Поняв, что я не кокетничаю, она переключилась на былую игривость: “У тебя теперь тоже талия с напуском”. И вдруг провела холодным пальцем по моему правому боку: “Толстенький стал, как поросеночек”. Я изобразил смущение и в “бесхитростной” манере ответно потрогал ее талию указательным пальцем: “Ты тоже вроде бы не похудела”. Я опасался (но, кажется, и надеялся), что
Юля в своем стиле отвильнет, как норовистая кобылица, – однако она спокойно позволила моему пальцу спружинить о наросший жирок.
“Да уж, не похудела, – с саркастической гордостью подтвердила она. – Ем одни макароны!.. – И ворчливо захлопотала: – Давай, давай садись, я чай поставлю, есть хочешь?”

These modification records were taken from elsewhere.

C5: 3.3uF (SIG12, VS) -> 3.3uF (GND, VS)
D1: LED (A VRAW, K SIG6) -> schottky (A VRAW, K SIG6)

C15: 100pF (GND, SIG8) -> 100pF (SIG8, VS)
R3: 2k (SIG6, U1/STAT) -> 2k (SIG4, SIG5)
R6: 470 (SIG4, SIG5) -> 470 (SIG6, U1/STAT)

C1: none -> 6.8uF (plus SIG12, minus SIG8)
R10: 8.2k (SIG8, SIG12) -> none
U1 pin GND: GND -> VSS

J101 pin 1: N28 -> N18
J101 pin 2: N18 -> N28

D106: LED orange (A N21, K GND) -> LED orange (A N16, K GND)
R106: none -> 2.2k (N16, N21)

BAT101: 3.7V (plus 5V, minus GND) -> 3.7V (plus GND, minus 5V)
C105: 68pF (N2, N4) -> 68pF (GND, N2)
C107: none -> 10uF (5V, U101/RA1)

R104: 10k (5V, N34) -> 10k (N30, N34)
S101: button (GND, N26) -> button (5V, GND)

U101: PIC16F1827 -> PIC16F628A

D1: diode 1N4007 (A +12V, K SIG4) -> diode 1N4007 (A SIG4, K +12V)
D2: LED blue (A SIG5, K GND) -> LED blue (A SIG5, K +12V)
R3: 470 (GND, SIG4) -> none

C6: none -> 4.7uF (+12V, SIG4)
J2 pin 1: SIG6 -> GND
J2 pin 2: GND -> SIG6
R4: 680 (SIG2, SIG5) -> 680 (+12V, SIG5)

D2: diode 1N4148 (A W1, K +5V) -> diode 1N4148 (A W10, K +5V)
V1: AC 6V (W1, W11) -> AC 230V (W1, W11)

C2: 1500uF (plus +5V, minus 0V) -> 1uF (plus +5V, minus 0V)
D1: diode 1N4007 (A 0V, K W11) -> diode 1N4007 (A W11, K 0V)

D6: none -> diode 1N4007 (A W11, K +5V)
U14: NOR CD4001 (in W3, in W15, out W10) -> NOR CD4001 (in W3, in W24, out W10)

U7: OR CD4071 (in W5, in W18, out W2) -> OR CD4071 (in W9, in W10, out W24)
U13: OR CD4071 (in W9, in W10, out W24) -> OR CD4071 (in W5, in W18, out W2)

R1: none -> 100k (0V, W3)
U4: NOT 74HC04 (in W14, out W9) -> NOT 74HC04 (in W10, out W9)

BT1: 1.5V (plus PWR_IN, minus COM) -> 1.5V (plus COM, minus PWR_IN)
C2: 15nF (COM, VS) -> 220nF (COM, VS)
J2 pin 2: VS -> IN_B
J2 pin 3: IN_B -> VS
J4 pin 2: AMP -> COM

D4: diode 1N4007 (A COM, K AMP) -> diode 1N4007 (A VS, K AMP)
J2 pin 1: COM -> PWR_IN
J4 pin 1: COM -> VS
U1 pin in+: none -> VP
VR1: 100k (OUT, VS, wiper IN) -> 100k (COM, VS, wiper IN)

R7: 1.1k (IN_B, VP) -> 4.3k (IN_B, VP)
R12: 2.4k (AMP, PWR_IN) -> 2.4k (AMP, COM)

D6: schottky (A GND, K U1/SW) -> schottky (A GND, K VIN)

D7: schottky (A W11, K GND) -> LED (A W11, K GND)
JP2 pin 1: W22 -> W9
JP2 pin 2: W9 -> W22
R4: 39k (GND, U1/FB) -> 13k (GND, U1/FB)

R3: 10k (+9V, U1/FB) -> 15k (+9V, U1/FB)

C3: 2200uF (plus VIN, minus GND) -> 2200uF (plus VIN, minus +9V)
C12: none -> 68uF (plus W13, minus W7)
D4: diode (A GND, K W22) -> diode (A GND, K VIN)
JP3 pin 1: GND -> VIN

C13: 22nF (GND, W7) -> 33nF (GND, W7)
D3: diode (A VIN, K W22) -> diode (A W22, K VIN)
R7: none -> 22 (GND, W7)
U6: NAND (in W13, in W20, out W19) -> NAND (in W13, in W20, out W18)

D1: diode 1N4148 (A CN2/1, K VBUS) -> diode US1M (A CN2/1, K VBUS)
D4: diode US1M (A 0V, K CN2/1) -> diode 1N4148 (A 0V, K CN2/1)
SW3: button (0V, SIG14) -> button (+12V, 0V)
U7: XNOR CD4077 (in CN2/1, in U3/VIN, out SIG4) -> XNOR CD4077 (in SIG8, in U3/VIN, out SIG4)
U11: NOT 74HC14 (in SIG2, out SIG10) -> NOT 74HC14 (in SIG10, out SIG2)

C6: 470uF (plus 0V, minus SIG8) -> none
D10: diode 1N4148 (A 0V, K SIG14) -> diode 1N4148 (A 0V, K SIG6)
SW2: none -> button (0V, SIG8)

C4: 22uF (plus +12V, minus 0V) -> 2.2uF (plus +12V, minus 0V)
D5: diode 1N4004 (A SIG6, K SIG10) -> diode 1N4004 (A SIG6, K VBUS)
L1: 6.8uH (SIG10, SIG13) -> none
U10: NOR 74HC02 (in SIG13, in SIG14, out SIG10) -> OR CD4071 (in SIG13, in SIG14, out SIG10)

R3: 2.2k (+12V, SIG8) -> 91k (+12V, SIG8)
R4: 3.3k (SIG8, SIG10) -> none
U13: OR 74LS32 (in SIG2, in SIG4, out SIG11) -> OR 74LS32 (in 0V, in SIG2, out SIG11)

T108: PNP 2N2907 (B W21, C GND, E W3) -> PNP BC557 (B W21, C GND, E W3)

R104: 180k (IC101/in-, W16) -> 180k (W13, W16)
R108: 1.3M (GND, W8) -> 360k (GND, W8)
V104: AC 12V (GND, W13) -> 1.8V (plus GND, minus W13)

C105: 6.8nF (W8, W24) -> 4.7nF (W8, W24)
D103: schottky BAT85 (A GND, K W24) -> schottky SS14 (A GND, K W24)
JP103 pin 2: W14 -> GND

Это была наша старинная игра – то она начинала изображать ворчливую хозяйку, то, наоборот, я капризного деспота: “А что у тебя есть? Что это за колбаса? Почему такая холодная? Ты должна была заранее… Кто же на таком блюдце подает!..” – эта роль требовала вальяжно развалиться на стуле, но спинка при первой же попытке поползла, и я уселся поскромней. Однако она сновала взад-вперед с прежней готовностью, все так же сокрушенно приговаривая: “Тебе надо что-то делать с твоим характером, ты же совершенно невыносим!”
Ее простодушие все нагнетало и нагнетало в моей душе стыд за творимый мною обман – одновременно с желанием искупить его все более и более достоверным исполнением своей роли.
– Я невыносим только потому, что женщины вообще ненавидят порядок, – тон заигрывающего умничанья.
– Щас! Это вы, мужчины, ненавидите порядок!
Хорошо. Готовность обсуждать противостояние полов есть первый шаг к их сближению.
– И “щас”, и всегда. Когда я в первый раз пришел пьяный на школьный вечер, кто, ты думаешь, был в восторге – оторвы? Нет, девочки-припевочки. Да и в университете…
Я снова вспомнил, как однажды ночью в подпитии забрался на строительный кран и – не возвращаться же без трофея – вывернул на его макушке огромную лампищу, – так даже Пузя была в восхищении. “Страшно…” – благоговейно произнесла она, когда наши лица в пылании этого глобуса засветились магнием. Пришлось
– не карабкаться же с нею обратно – бахнуть ее в унитазе, – от взрыва заложило уши.
– Вот-вот, ты и об университете всегда вспоминаешь какие-то беспутства. А я – лекции, преподавателей… Мне так нравилось учиться!
– Я вообще обожал все науки. Но не вспоминать же о том, что ты дышал.
– Юлиана! – послышался хриплый крик из квартирных глубин.